Lodging a submission
Submissions should be emailed to DEM.MiningRegRehab@sa.gov.au, but can also be posted to:
Mining Regulation Branch
Department for Energy and Mining
GPO Box 320
Adelaide SA 5001
What to include in a submission
When making a submission, you should consider:
- If the applicant has adequately described the existing environment as far as this is relevant to the proposed operations. The environment is not limited to the natural environment (air, water, flora, fauna), but also includes buildings and infrastructure, public health and safety and the geological, cultural and aesthetic values of the area
- If the application/proposal has adequately identified the potential impacts on the environment that may arise from the proposed operations
- If the proposed environmental outcomes are acceptable
- If the proposed mitigation measures are practical and are likely to achieve the desired outcomes
- If the proposed outcome measurement criteria are suitable to demonstrate achievement of the proposed outcomes
Outcomes and criteria
An outcome is a statement of the impact on the environment (which may be no impact) caused by the proposed mining activities. Outcome statements must be accompanied by measurement criteria which are designed to demonstrate that the outcome has been achieved. The Department for Energy and Mining will regulate the operation using the approved criteria to demonstrate achievement of the outcome.
An example of an outcome related to groundwater might be:
- 'No adverse impact to groundwater quantity for pastoral use on the adjoining property caused by mining operations.'
A criterion for this outcome might be:
- 'Quarterly monitoring of groundwater bores GW01-07 demonstrates water levels are not being drawn down more than 2 metres compared to the pre-mining water levels for those bores accounting for seasonal variation as detailed in Table x.'
What happens after you make a submission?

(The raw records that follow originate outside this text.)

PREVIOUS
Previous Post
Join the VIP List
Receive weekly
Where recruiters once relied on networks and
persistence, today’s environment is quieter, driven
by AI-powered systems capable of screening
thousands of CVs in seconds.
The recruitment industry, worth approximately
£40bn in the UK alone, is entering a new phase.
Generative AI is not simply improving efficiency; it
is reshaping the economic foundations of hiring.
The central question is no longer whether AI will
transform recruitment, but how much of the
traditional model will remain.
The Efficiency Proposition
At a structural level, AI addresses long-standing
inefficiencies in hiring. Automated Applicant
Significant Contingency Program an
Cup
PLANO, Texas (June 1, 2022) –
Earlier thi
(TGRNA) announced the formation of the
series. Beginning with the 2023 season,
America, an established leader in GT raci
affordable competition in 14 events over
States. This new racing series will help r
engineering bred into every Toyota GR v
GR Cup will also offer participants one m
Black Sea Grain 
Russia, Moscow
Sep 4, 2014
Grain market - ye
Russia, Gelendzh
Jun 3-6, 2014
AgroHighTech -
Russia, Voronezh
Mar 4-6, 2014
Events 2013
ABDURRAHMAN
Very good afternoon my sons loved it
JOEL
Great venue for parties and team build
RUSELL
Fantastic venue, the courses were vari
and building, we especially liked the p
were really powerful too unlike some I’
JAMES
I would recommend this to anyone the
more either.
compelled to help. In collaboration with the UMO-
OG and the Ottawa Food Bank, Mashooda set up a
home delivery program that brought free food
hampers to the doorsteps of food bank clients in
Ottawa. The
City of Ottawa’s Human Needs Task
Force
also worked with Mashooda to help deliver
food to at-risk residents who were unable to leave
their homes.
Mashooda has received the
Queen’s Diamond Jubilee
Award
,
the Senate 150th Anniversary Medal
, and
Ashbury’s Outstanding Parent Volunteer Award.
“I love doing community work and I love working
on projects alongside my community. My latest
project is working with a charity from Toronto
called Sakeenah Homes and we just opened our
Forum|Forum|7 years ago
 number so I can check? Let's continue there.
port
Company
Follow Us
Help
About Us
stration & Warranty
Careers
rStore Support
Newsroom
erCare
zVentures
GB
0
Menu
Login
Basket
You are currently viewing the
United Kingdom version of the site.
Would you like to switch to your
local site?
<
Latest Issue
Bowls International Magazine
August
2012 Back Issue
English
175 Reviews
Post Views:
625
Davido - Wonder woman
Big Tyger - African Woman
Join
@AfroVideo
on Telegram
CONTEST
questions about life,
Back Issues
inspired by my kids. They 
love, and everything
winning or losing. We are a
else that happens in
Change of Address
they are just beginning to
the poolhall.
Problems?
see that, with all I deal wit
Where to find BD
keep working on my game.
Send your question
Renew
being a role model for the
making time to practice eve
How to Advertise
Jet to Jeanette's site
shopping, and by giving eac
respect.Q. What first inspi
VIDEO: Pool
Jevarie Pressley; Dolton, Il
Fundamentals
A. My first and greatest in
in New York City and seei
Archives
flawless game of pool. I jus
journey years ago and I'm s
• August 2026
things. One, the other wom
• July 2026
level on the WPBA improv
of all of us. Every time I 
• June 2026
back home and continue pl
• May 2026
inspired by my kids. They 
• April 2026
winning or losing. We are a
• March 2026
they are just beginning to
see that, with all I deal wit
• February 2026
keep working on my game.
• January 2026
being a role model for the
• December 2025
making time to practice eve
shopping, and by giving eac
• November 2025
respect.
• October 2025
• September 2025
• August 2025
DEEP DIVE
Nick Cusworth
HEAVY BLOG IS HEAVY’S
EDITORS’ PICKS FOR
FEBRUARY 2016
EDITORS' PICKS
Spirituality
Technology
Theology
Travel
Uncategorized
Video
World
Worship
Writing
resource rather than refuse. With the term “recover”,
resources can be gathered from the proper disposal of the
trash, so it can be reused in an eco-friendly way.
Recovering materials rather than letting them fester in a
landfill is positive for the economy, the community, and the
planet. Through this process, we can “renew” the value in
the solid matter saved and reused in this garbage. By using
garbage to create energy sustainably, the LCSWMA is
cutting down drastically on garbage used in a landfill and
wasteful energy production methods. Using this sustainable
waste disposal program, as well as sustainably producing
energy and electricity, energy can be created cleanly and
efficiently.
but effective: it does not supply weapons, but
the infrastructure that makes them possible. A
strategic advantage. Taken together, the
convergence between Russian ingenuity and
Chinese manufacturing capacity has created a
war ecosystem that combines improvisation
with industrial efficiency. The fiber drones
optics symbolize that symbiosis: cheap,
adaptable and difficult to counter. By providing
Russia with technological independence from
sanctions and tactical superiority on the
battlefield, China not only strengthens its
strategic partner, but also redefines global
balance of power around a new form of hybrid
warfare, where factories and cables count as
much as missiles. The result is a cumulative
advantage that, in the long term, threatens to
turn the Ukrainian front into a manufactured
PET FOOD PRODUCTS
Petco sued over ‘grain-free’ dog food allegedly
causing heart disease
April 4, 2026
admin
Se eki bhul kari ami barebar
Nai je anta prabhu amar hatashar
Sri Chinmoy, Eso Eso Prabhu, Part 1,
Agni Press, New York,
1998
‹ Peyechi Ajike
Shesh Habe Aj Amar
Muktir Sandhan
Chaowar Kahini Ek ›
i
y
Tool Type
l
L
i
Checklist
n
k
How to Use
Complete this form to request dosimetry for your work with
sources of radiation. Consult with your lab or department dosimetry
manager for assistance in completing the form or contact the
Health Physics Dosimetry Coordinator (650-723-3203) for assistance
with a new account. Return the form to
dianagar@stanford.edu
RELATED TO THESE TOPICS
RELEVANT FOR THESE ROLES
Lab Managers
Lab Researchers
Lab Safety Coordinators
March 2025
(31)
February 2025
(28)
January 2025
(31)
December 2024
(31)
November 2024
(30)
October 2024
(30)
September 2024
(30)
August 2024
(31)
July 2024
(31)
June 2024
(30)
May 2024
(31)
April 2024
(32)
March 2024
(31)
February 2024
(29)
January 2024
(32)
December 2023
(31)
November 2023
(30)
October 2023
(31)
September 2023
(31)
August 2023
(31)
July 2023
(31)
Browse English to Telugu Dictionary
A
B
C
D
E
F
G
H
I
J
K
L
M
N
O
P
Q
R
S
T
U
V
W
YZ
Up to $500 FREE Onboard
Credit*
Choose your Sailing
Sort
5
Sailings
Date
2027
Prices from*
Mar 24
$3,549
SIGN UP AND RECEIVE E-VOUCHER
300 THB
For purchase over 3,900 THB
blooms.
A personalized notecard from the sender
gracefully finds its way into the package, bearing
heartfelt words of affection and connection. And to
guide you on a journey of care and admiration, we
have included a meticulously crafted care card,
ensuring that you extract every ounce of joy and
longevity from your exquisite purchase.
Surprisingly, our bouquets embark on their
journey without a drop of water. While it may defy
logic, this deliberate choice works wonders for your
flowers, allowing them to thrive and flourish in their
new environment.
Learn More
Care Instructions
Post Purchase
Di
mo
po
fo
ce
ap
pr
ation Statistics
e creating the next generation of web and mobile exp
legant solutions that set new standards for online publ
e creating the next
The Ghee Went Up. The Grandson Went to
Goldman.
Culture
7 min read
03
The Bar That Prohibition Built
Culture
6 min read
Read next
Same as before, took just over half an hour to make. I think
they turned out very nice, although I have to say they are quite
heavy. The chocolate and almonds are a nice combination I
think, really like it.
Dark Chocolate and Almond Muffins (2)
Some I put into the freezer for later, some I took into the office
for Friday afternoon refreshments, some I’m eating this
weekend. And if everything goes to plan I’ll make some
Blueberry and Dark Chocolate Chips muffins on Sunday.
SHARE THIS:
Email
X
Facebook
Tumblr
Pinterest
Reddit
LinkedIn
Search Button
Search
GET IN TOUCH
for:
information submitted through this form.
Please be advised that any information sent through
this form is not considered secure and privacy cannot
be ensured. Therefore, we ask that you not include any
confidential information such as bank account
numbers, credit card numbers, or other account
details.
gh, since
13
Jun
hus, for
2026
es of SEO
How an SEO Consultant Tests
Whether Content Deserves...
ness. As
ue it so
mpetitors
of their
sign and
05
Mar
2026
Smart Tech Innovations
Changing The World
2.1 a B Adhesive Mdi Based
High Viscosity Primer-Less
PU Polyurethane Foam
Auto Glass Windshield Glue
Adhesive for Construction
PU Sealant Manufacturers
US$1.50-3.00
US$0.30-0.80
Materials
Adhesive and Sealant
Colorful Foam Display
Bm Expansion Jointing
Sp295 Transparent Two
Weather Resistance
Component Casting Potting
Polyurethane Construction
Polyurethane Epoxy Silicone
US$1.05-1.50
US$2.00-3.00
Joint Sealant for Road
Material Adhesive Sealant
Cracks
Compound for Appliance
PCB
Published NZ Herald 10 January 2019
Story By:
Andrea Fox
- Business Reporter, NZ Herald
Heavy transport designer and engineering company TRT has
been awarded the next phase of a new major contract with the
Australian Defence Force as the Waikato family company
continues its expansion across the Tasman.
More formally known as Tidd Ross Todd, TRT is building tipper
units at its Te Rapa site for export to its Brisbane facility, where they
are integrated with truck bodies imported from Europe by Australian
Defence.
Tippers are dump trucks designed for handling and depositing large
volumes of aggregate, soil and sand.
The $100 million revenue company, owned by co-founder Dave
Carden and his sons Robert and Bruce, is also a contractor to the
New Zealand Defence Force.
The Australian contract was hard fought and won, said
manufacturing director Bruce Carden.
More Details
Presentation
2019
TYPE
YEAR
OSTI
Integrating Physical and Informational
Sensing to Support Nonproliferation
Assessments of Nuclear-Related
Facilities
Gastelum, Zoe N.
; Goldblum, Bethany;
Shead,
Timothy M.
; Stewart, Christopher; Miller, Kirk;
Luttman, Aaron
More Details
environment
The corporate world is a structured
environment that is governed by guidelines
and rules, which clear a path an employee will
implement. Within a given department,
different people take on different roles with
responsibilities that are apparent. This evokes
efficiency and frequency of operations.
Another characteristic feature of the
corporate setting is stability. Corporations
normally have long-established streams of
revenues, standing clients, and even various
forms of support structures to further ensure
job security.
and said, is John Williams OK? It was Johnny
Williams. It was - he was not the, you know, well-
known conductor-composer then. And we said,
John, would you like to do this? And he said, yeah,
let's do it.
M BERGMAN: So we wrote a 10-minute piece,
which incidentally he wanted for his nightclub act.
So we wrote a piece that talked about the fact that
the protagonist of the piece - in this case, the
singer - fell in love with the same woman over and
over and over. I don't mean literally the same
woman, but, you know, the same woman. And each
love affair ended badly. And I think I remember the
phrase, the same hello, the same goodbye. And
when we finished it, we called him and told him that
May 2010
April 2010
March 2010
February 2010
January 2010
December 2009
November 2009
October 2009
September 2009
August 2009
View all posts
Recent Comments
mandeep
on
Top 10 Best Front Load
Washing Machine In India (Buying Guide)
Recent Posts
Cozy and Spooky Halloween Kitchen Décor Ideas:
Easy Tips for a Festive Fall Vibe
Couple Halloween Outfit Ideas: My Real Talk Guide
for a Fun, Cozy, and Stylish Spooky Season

When you make a written submission that submission becomes a public record. Your submission will be provided to the applicant and may be made available for public inspection. The applicant may be asked to address concerns raised through the public consultation process.
When the decision whether to grant or refuse the application is made, and what conditions should be placed on the lease or licence, any written submissions made must be taken into consideration. This means that public input is essential to setting the environmental outcomes the mine must comply with (and which will be strictly enforced by the Department for Energy and Mining) should the lease or licence be granted.
Any person who has made a written submission during the consultation period will be notified of the decision in writing, including the terms and conditions of the lease if it has been granted.